Other features in the Bexar release include: support for Microsoft's Hyper-V hypervisor, contributed by Cloud.com with help from Microsoft. OpenStack previously listed support for Red Hat's KVM and Citrix Systems' XenServer. "OpenStack is designed to be hypervisor agnostic," said Collier.
Support for the missing hypervisor on the list, VMware's ESX Server, will be added later this year, he said. OpenStack contributors are already at work on the support, including developers from Citrix Systems, who gained knowledge of ESX Server as they built conversion tools for the Open Virtual Machine format (OVF). VMware has its own set of cloud building software, called vCloud, with its own ESX Server virtual machines as the target supported workload. It is not a member of the OpenStack alliance. Collier said it is "welcome to join at any time."
Object Storage can now support storage of files of unlimited sizes. Object Storage and OpenStack Compute have also been more tightly integrated.
The next OpenStack release, due in April, will include support for live migration of virtual machines in a cloud environment.

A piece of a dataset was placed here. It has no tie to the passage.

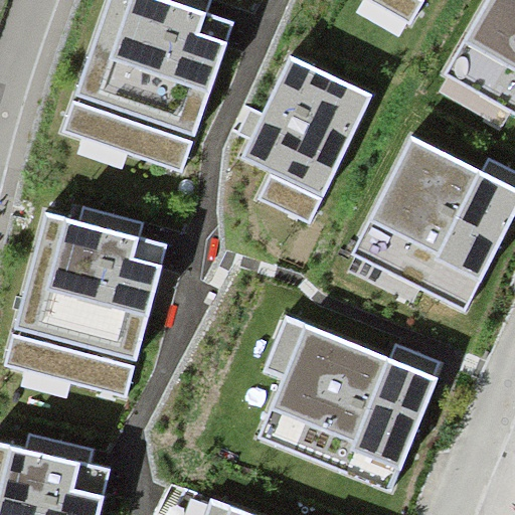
[(235,22),(169,0),(109,0),(65,128),(185,168),(235,22)]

Vendors behind the OpenStack project also now include the networking giant Cisco Systems, Extreme Networks, and Grid Dynamics, bringing the total to over 50 members. Microsoft, Intel, and Citrix were among its earlier supporters.
Competitors include Amazon Web Services with its market-leading EC2 cloud, Eucalyptus Systems with its Amazon-compatible API set, VMware with its proprietary vCloud line, and Nimbula Systems, with its open source Director cloud operating system.